Lewis and Martha Hoel
The date corresponds to major action in the second Battle of the Somme, but there things become harder to trace. This monument is in Glen Dyberry Cemetery in Honesdale, Pennsylvania, yet the 206th was an Arkansas National Guard unit that was organized and sent over to France after 26 August 1918. There is no record among Pennsylvania war dead of a private Hoel in the 206th. But it was an Arkansas unit, so maybe Hoel’s parents (buried next to his monument) moved from Arkansas to Pennsylvania after his death and either repatriated his remains here or erected a cenotaph. It happens.
So imagine my surprise when I went through the casualty lists in World War I for the state of Arkansas and turned up no Hoels. Perhaps he was an early victim of the Spanish Flu, whose second wave took off in August 1918. Yet we’re explicitly told he was “killed in action.”
So, let’s assume something went wrong in the carving. The granite and the light in the cemetery did not help the legibility of the numbers. However, comparing the ‘2’ in “206” (figures 2, 3) with the “2” in “August 26” (figure 4), it seems that what looks like the number ‘206’ might in fact have been cut down after the fact to resemble a ‘3’.

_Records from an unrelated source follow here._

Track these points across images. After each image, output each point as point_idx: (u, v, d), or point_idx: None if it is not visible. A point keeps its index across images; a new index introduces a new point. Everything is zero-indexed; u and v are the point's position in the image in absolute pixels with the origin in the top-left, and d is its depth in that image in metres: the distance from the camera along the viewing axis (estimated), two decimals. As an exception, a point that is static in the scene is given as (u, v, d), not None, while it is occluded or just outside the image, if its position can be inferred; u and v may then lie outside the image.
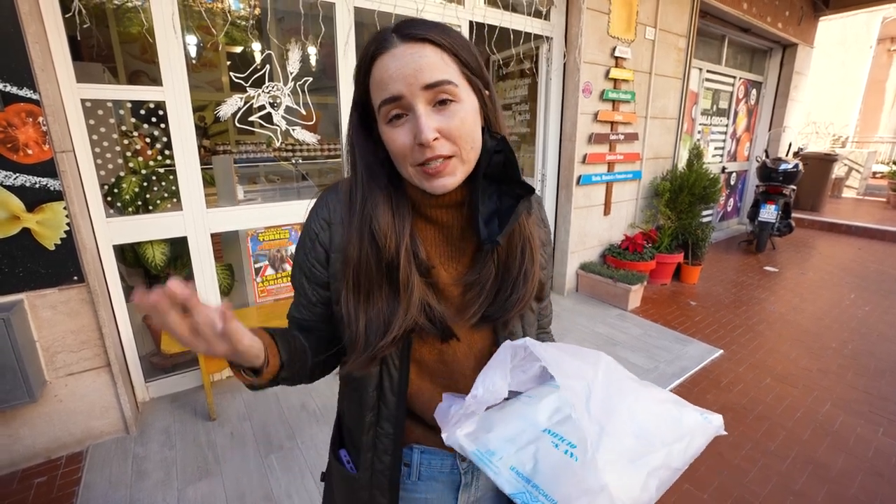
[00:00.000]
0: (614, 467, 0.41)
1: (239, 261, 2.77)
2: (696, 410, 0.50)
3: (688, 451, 0.46)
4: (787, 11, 5.51)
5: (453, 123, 0.55)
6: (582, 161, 3.63)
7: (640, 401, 0.49)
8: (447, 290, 0.66)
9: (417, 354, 0.66)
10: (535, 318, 0.75)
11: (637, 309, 3.57)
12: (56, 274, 1.80)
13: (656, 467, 0.43)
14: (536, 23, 3.32)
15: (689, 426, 0.47)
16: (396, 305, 0.60)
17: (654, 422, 0.47)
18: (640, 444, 0.44)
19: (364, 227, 0.61)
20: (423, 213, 0.65)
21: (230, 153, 4.25)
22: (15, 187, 1.68)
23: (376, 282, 0.61)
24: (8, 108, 1.63)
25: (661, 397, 0.51)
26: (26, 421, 1.85)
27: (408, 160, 0.56)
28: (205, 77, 4.64)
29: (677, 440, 0.45)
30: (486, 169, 0.60)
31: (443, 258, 0.67)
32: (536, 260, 0.67)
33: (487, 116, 0.61)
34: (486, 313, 0.65)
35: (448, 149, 0.55)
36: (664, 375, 2.59)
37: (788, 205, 5.15)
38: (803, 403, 2.37)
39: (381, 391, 0.66)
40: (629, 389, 0.50)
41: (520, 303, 0.65)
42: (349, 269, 0.62)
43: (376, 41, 0.56)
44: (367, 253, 0.61)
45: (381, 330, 0.60)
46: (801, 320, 3.40)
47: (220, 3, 3.23)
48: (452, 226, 0.65)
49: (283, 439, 2.08)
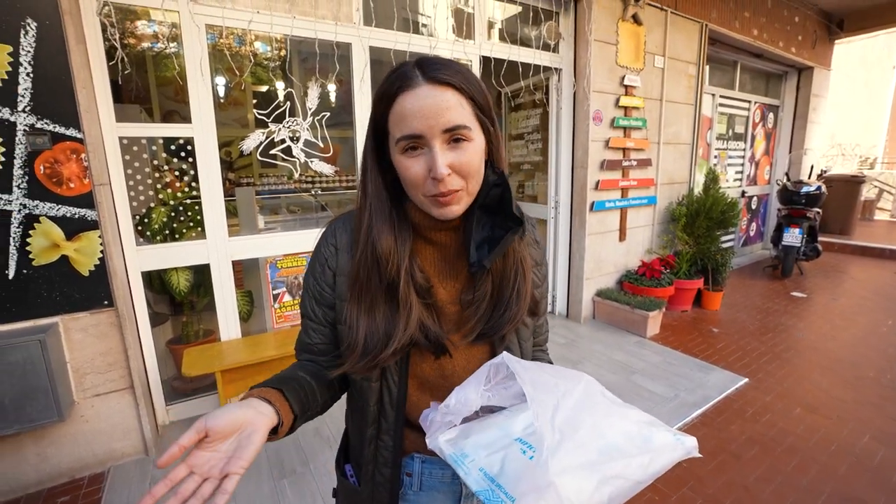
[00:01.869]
0: (568, 470, 0.44)
1: (258, 287, 2.87)
2: (668, 431, 0.53)
3: (650, 467, 0.48)
4: (800, 36, 5.54)
5: (464, 160, 0.60)
6: (595, 187, 3.66)
7: (610, 417, 0.52)
8: (445, 308, 0.70)
9: (418, 370, 0.70)
10: (531, 334, 0.78)
11: (656, 336, 3.49)
12: (88, 298, 1.92)
13: (612, 476, 0.46)
14: (545, 55, 3.44)
15: (655, 444, 0.50)
16: (396, 321, 0.65)
17: (621, 438, 0.50)
18: (601, 454, 0.47)
19: (368, 248, 0.66)
20: (423, 234, 0.70)
21: (253, 185, 4.45)
22: (57, 217, 1.82)
23: (377, 298, 0.66)
24: (55, 147, 1.79)
25: (636, 418, 0.54)
26: (54, 440, 1.93)
27: (420, 189, 0.61)
28: (231, 115, 4.92)
29: (640, 455, 0.48)
30: (484, 199, 0.65)
31: (440, 276, 0.71)
32: (528, 279, 0.71)
33: (491, 152, 0.66)
34: (483, 330, 0.69)
35: (458, 183, 0.60)
36: (685, 404, 2.51)
37: (814, 228, 5.02)
38: (838, 436, 2.25)
39: (382, 405, 0.70)
40: (601, 407, 0.54)
41: (514, 319, 0.69)
42: (354, 283, 0.67)
43: (401, 77, 0.59)
44: (369, 271, 0.66)
45: (381, 341, 0.64)
46: (834, 348, 3.26)
47: (249, 47, 3.47)
48: (450, 246, 0.71)
49: (296, 464, 2.09)
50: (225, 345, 2.46)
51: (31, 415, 1.75)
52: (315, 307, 0.74)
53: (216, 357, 2.29)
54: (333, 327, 0.74)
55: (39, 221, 1.79)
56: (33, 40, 1.70)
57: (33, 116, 1.74)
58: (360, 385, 0.72)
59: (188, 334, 2.76)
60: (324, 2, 2.49)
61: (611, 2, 3.47)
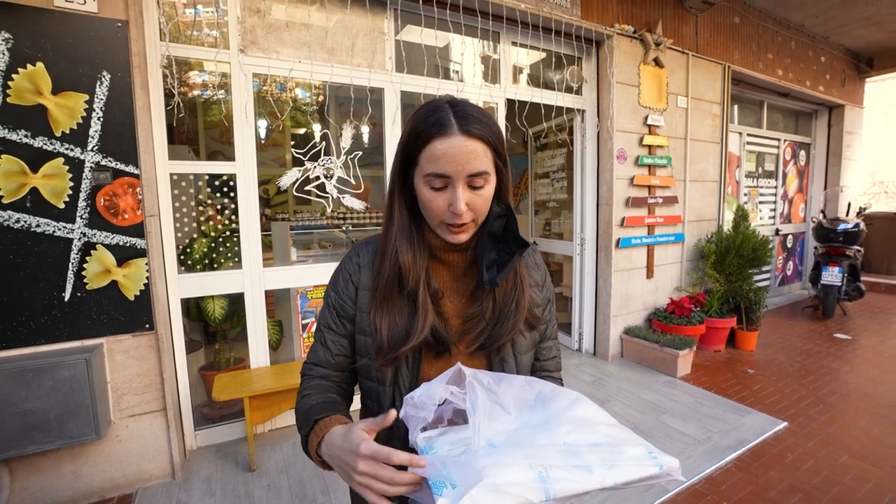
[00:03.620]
0: (505, 463, 0.50)
1: (288, 317, 2.97)
2: (644, 447, 0.57)
3: (618, 476, 0.53)
4: (828, 75, 5.52)
5: (479, 202, 0.71)
6: (620, 224, 3.66)
7: (580, 429, 0.58)
8: (451, 320, 0.78)
9: (426, 377, 0.77)
10: (528, 347, 0.83)
11: (687, 376, 3.36)
12: (132, 322, 2.04)
13: (559, 475, 0.51)
14: (569, 97, 3.57)
15: (624, 456, 0.54)
16: (415, 322, 0.73)
17: (585, 446, 0.55)
18: (558, 454, 0.53)
19: (392, 259, 0.75)
20: (436, 255, 0.79)
21: (288, 220, 4.66)
22: (111, 245, 1.98)
23: (399, 302, 0.75)
24: (115, 182, 1.98)
25: (613, 433, 0.59)
26: (89, 458, 2.01)
27: (437, 218, 0.71)
28: (270, 155, 5.24)
29: (602, 464, 0.53)
30: (490, 227, 0.75)
31: (449, 292, 0.80)
32: (526, 293, 0.80)
33: (499, 189, 0.76)
34: (483, 342, 0.77)
35: (470, 217, 0.71)
36: (718, 447, 2.38)
37: (855, 267, 4.81)
38: (892, 487, 2.08)
39: (396, 409, 0.75)
40: (575, 419, 0.60)
41: (511, 330, 0.77)
42: (378, 289, 0.76)
43: (438, 124, 0.67)
44: (392, 280, 0.75)
45: (402, 338, 0.73)
46: (884, 393, 3.05)
47: (290, 93, 3.76)
48: (459, 266, 0.80)
49: (318, 493, 2.09)
50: (254, 372, 2.54)
51: (72, 431, 1.85)
52: (336, 319, 0.81)
53: (245, 383, 2.36)
54: (352, 338, 0.81)
55: (96, 248, 1.96)
56: (106, 90, 1.93)
57: (99, 155, 1.94)
58: (376, 391, 0.78)
59: (220, 361, 2.86)
60: (359, 51, 2.71)
61: (632, 47, 3.61)
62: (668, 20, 3.83)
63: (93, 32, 1.90)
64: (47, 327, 1.89)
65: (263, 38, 2.44)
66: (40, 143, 1.84)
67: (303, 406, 0.75)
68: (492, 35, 3.19)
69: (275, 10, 2.47)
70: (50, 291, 1.89)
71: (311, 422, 0.69)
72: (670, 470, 0.55)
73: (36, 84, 1.82)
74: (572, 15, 3.25)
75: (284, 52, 2.51)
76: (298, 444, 2.50)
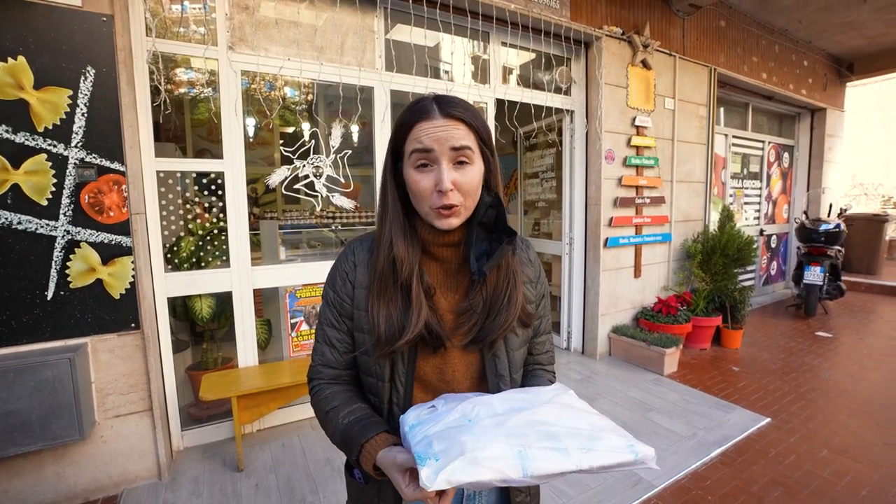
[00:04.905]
0: (486, 441, 0.54)
1: (277, 316, 2.94)
2: (623, 438, 0.59)
3: (594, 460, 0.55)
4: (810, 79, 5.65)
5: (465, 180, 0.71)
6: (608, 224, 3.70)
7: (563, 416, 0.61)
8: (444, 315, 0.78)
9: (421, 373, 0.78)
10: (521, 344, 0.84)
11: (674, 374, 3.41)
12: (117, 321, 2.01)
13: (536, 453, 0.54)
14: (558, 98, 3.60)
15: (602, 444, 0.57)
16: (410, 316, 0.73)
17: (564, 430, 0.58)
18: (538, 437, 0.56)
19: (387, 252, 0.75)
20: (429, 250, 0.79)
21: (276, 219, 4.62)
22: (96, 243, 1.95)
23: (394, 296, 0.75)
24: (101, 178, 1.94)
25: (596, 421, 0.62)
26: (73, 460, 1.97)
27: (426, 202, 0.71)
28: (258, 153, 5.19)
29: (580, 448, 0.56)
30: (481, 218, 0.76)
31: (442, 288, 0.80)
32: (519, 289, 0.79)
33: (488, 178, 0.77)
34: (476, 336, 0.77)
35: (457, 199, 0.71)
36: (703, 443, 2.42)
37: (836, 267, 4.92)
38: (869, 480, 2.14)
39: (391, 405, 0.78)
40: (557, 407, 0.64)
41: (504, 325, 0.77)
42: (374, 283, 0.77)
43: (420, 111, 0.71)
44: (388, 273, 0.76)
45: (397, 332, 0.73)
46: (863, 389, 3.13)
47: (278, 92, 3.72)
48: (451, 261, 0.80)
49: (307, 493, 2.08)
50: (242, 371, 2.51)
51: (55, 432, 1.81)
52: (338, 317, 0.82)
53: (233, 382, 2.34)
54: (352, 335, 0.82)
55: (80, 246, 1.92)
56: (91, 85, 1.90)
57: (84, 151, 1.91)
58: (376, 386, 0.79)
59: (207, 361, 2.83)
60: (349, 49, 2.70)
61: (620, 49, 3.65)
62: (655, 23, 3.88)
63: (77, 26, 1.86)
64: (29, 326, 1.86)
65: (252, 36, 2.43)
66: (22, 139, 1.81)
67: (336, 424, 0.75)
68: (482, 35, 3.21)
69: (263, 7, 2.46)
70: (32, 290, 1.85)
71: (358, 447, 0.70)
72: (645, 458, 0.57)
73: (17, 78, 1.78)
74: (561, 16, 3.28)
75: (273, 49, 2.49)
76: (287, 444, 2.49)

And at this point we quickly turn up Hoel among the dead of the 306th Regiment Battery D, on 26 August 1918, organized from New York State National Guard units. (See page 199 of the New York documentation here.) The 306th Field Artillery Regiment (not to mention Battery D) has somehow managed to escape any kind of a detailed account online. As the 77th Division (of which it was a part) was involved in the Hundred-Days’ offensive in the Battle of the Somme, I assume they were there, and that Hoel was killed in that extended series of battles.
The moral: double-check, whenever possible!